The seating arrangements at business dinners for those from Indian sub-continent cultures have the highest-ranking manager resplendently perched at one end of a long table. There is a pecking order of seniority amongst the subordinates that stretches right down to the most junior clerk at the far end. When it is time to eat, the whole ensemble will wait patiently until the chief has collected his first course before the rest follow him to the buffet in a strict order of rank. This obsequious behaviour will typically be repeated for each course.

Finally, when the boss has finished and stands up to leave, all his minions will rise in unison and leave the table even if they haven’t completed their meal. This rigid mealtime etiquette is possibly a hangover from the sometimes-harebrained upper class conduct associated with the British colonial era!

However, it is not just the Chinese who don’t talk any more at mealtimes. Now we are immersed in the digital age, the sound of silence has pervaded hotel restaurants right across the world. Families collect their plate of food from the buffet and before eating, photograph it to send to their so-called ‘friends’ on Facebook (actually, none of their ‘friends’ is remotely interested in seeing what they are having for dinner).

Back at the table, each family member produces some form of electronic device. Then, in total silence whilst they dine, the kids play computer games, the teenagers text each other with rude comments about their parents and the parents scan the social media pages for the latest trivial gossip!

What we are witnessing is a brand new crime – the theft of conversation from mealtimes – skillfully aided and abetted by the moguls of the smart phone, tablet and social media industries. Surely one of the greatest pleasures in our lives is to enjoy pleasant, interesting and amusing conversation over a good meal?

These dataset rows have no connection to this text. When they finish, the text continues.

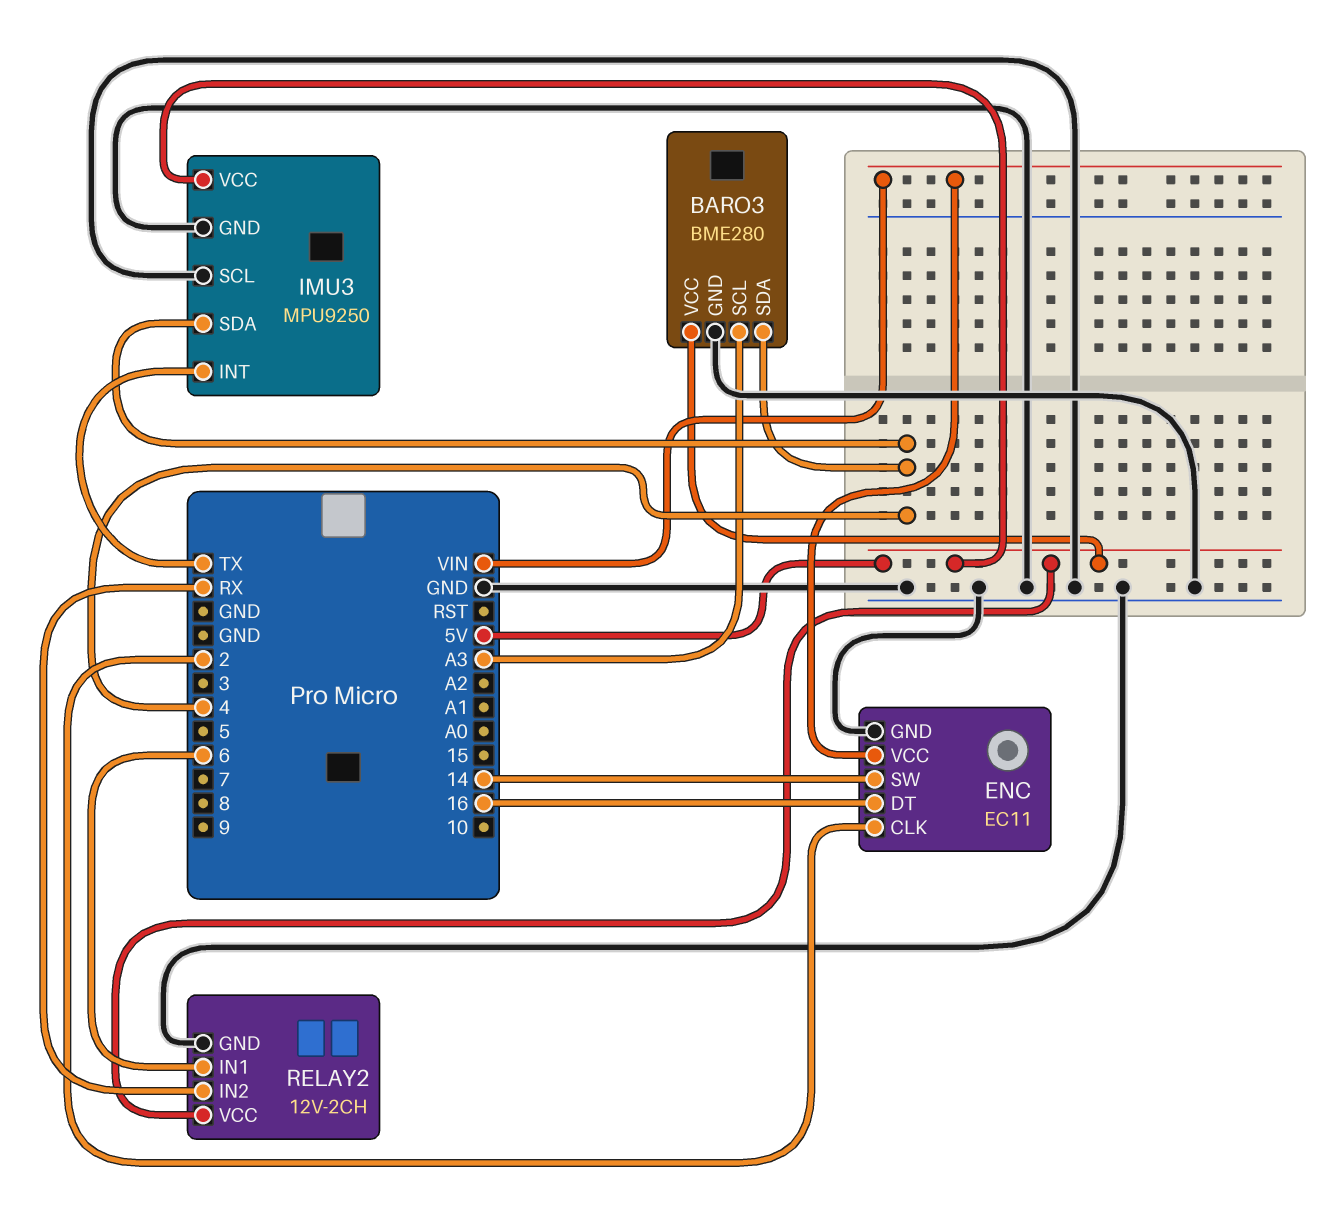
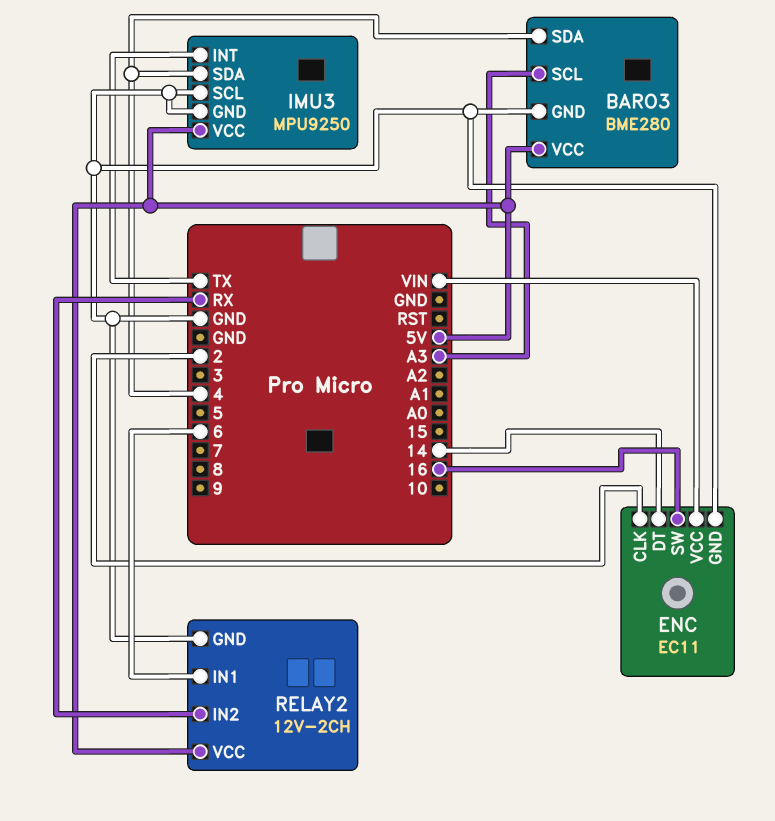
ENC pin DT: 16 -> 14
ENC pin SW: 14 -> 16

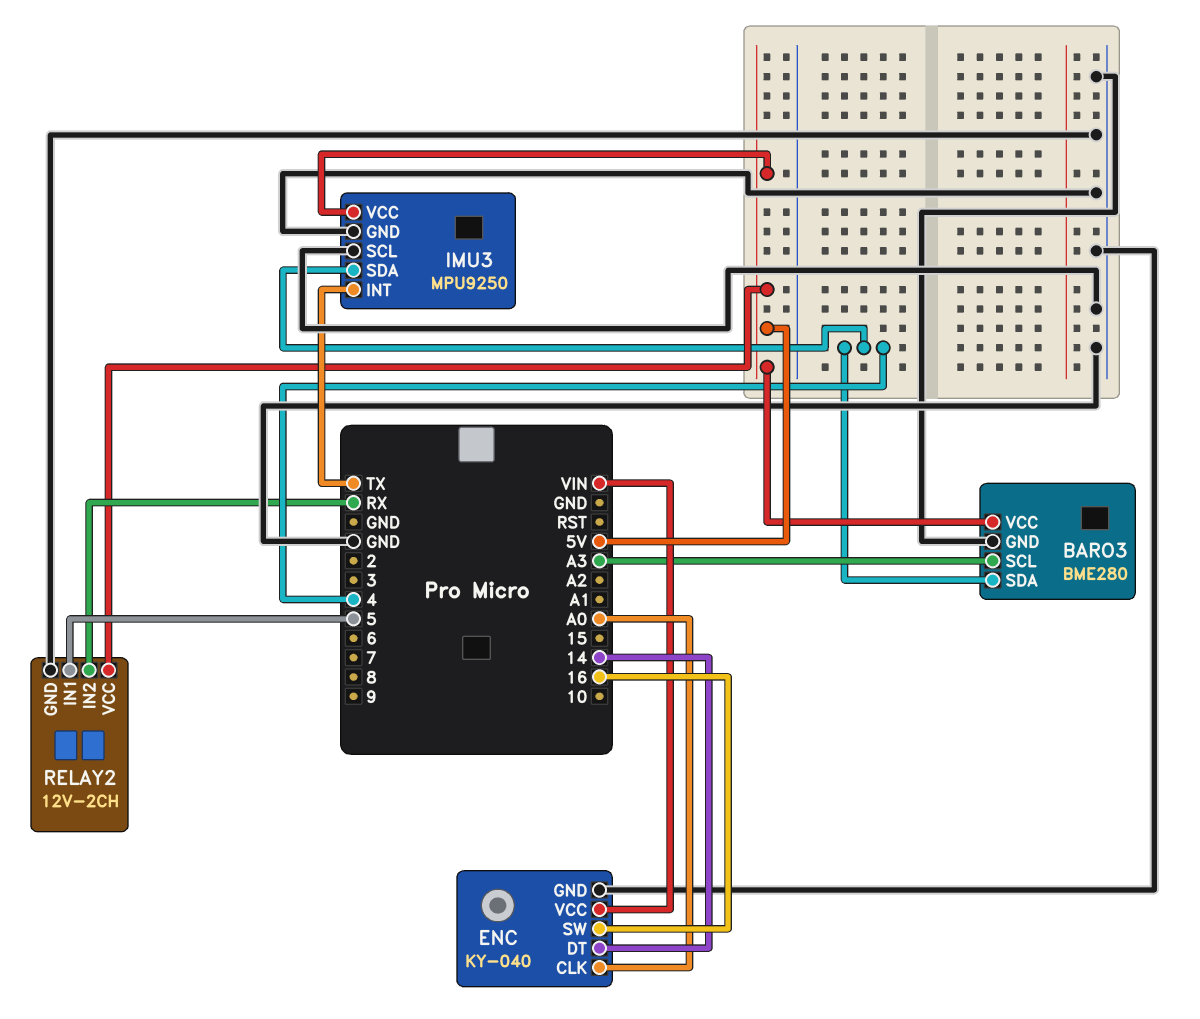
ENC: EC11 -> KY-040
ENC pin CLK: 2 -> A0
RELAY2 pin IN1: 6 -> 5

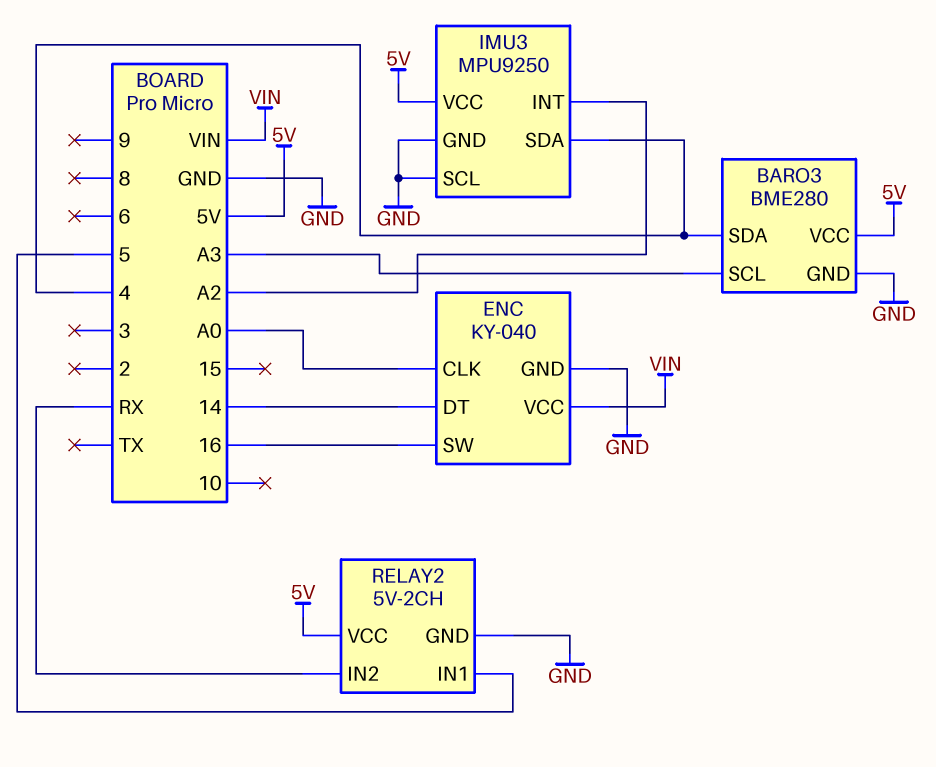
IMU3 pin INT: TX -> A2
RELAY2: 12V-2CH -> 5V-2CH

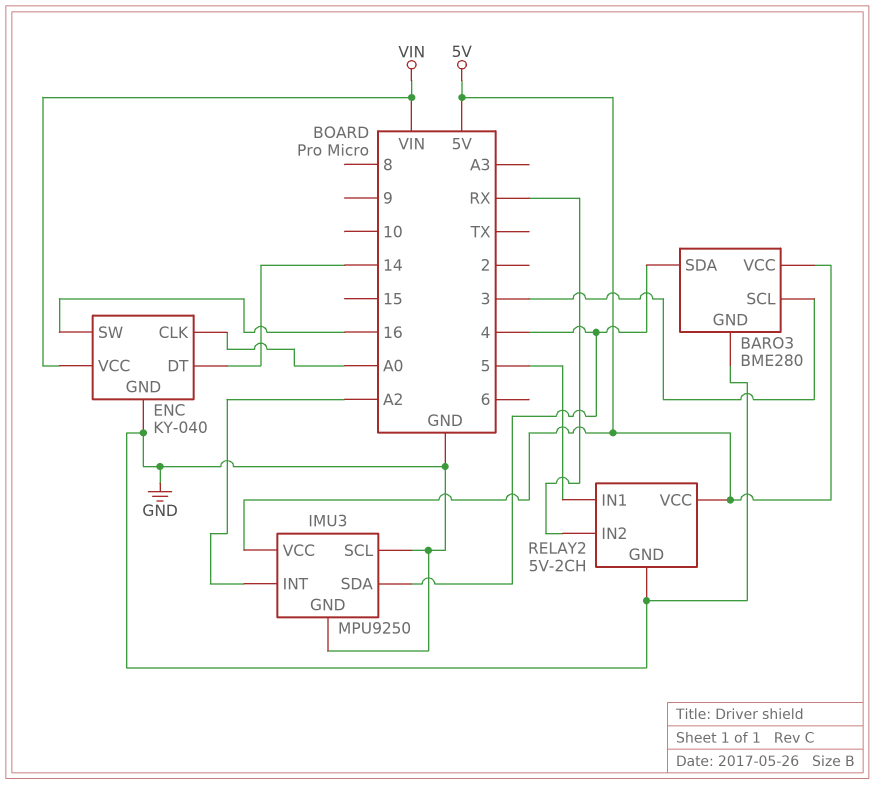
BARO3 pin SCL: A3 -> 3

Tragically, due to the excessive use of these digital toys, dialogue of any sort over meals in public places is disappearing at an alarming rate. However, our own policy will remain unchanged. We will continue to practise our best possible buffet behaviour and ban all such electronic devices from our meal table. We’ll also do our utmost to resist the temptation to filch a banana at breakfast!

By Nigel Wright
|| features@algarveresident.com

Nigel Wright, and his wife Sue, moved to Portugal eleven years ago and live in the countryside near Paderne with their three dogs. They lived and worked in the Far East and Middle East during the 1980s and 90s, and although now retired, still continue to travel and enjoy new cultural experiences. His other interests include tennis, gardening, photography and petanque.